Нетрудно заметить некую связь стилевых поисков Тарковского с общим движением мирового кинопроцесса. Раскрепощение камеры в "Катке и скрипке". Экспрессивные формы выражения "Иванова детства". "Фиксация времени" в "Андрее Рублеве". Крайняя субъективность "Зеркала", представляющего "внутренний монолог" героя. Цитатность, коллажность "Ностальгии". Парабола "Жертвоприношения".
Нетрудно отыскать аналоги тому или иному приему в нашем собственном и мировом опыте. Структуру "Сладкой жизни", подобную циклу фресок, и субъективную структуру "Восьми с половиной" Феллини; экспрессивность "Земляничной поляны" Бергмана и аскетизм Брессона. Опыт "постмодернизма".
Это не унижает достоинства лент Тарковского. Всякий художник так или иначе причастен веяниям своего времени, а имя Тарковского вписывается в порядок самых значительных имен кино. Все же роднит его с ними не общность приема или жанра, а сам масштаб индивидуальности, неповторимость, целостность того, что можно назвать "кинематографом Тарковского", значительным даже в своих слабостях.
Как всякий кинорежиссер - иначе говоря, человек, связанный не только со своими замыслами, но и с кинопроизводством,- Тарковский конкретно работал над конкретным фильмом, не имея возможности планомерно, подобно зодчему, возводить здание своего кинематографа в целом.
Задним числом, как всякий человек, он был склонен усматривать в своей работе преемственность темы.
Но истинное единство его кинематографа складывается изнутри и открывается не на уровне фабулы, жанровых признаков, формальных приемов или даже тем, а на гораздо более глубинном уровне мотивов.
Фильм... начинается с безмятежности, с просвеченной летним солнцем идиллии: далекое кукование кукушки, бабочка, порхающая вокруг белоголового мальчишки, пушистая и чуткая мордочка косули, глядящая с экрана большими прозрачными глазами, ласковая улыбка на милом материнском лице...
Собственные мотивы Тарковского очевиднее всего как раз там, где сюжет принадлежит литературе.
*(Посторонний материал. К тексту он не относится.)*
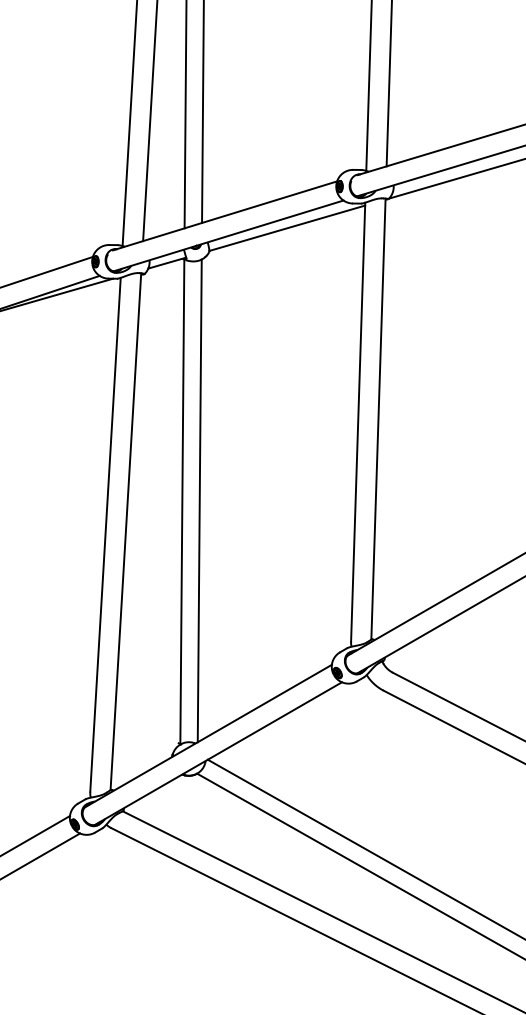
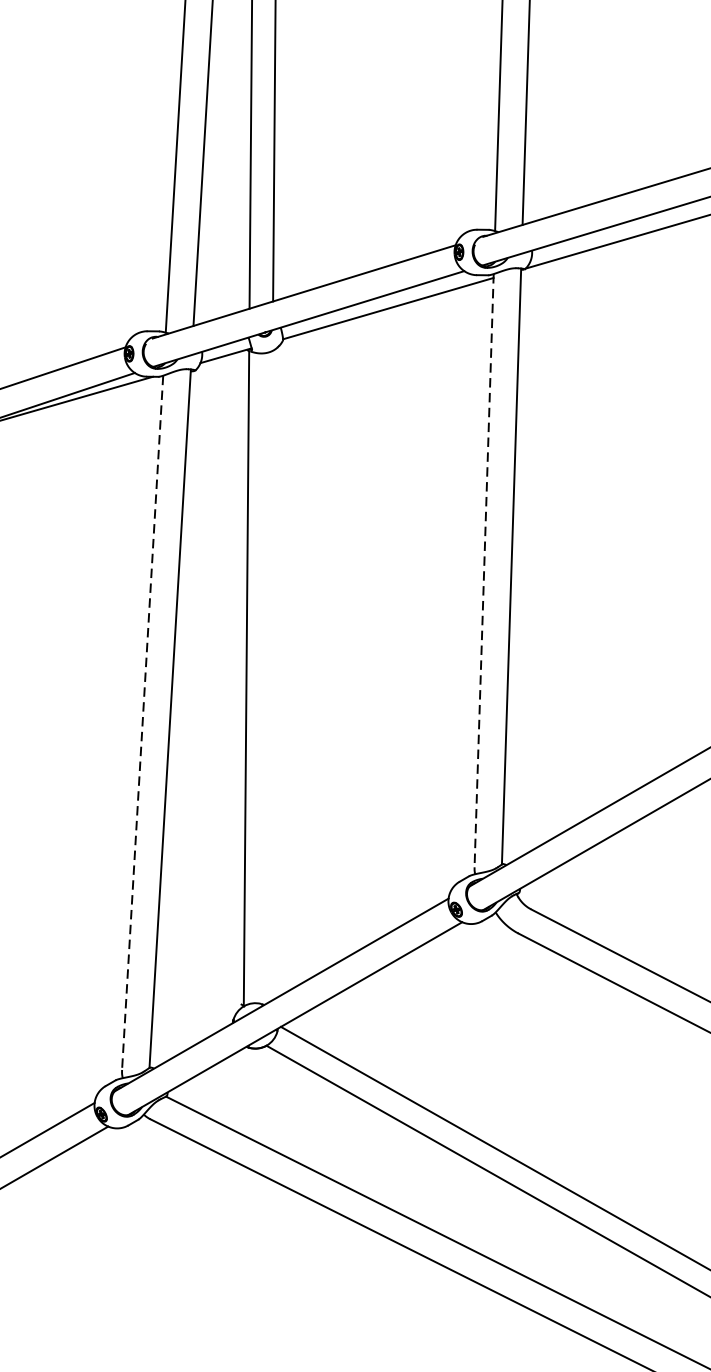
line: (358, 422) -> (484, 571), solid -> dashed
line: (199, 500) -> (269, 676), removed
line: (105, 535) -> (142, 723), solid -> dashed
Можно представить себе экранизацию "Ивана" Богомолова без снов или "Солярис" Лема без "земного довеска", но это был бы другой кинематограф.
Самое удивительное, что когда начинающий режиссер, получив выморочное наследство, принес на студию самый первый вариант своего "Иванова детства", то сны Ивана были уже записаны в нем почти в точности так, как впоследствии их увидел зритель. Со всеми нелогичностями и особой логикой, с необъяснимой избирательностью и еще более необъяснимой их убедительностью. С летним голосом кукушки, тугими струями дождя, длинношеими конями, задумчиво жующими яблоки на белой песчаной косе, с девчонкой и даже с черным деревом, заключающим последний кадр восклицательным знаком опасности. Как будто режиссер их не придумывал, а они всегда были, существовали - до пленки и даже до бумаги - и он просто погрузил в их благодетельную прохладу опаленное войной железо богомоловского сюжета.
По прошествии двух почти десятилетий, листая архивные материалы, мне было очень странно убедиться, что сны эти не были юношеской импровизацией, а представляли нечто вроде жесткого конструкта, независимого от материала - слов или кадров,- и в этом смысле были явью, данностью внутреннего мира режиссера. Вот почему Тарковский - сколько бы ни брался он за экранизацию - всегда будет автором своего фильма. И если автор литературной вещи в свою очередь обладал достаточно сильной индивидуальностью, конфликт в какой-то момент был неизбежен. Не оттого, что Тарковский своевольничал, а потому, что иначе он не мог.
Белокаменная стена храма; на фоне ее белизны особенно безобразно выглядит сшитое из разномастных овчин и кож тулово воздушного шара... Гомон погони, готовой растерзать дерзкого, и удивленный крик:
"Летю!"
Вся земля, с ее храмами, реками, стадами распахивается вширь и поворачивается, как глобус, под взглядом допотопного воздухоплавателя.
Из первоначальной записи снов Ивана недореализованным остался один изобразительный мотив, которым открывался сценарий: полет Ивана среди деревьев. Режиссер представлял его себе наложенным второй экспозицией и не раз возвращался к нему на разных стадиях работы. Трудно сказать, почему в полном своем объеме это осталось на бумаге,- помешали ли технические трудности или сам мотив показался слишком экстравагантным. Но в скрытом виде он присутствует: фильм открывается как бы полетом камеры. С тех пор не было ленты, где бы режиссер вновь и вновь не вернулся к этому мотиву.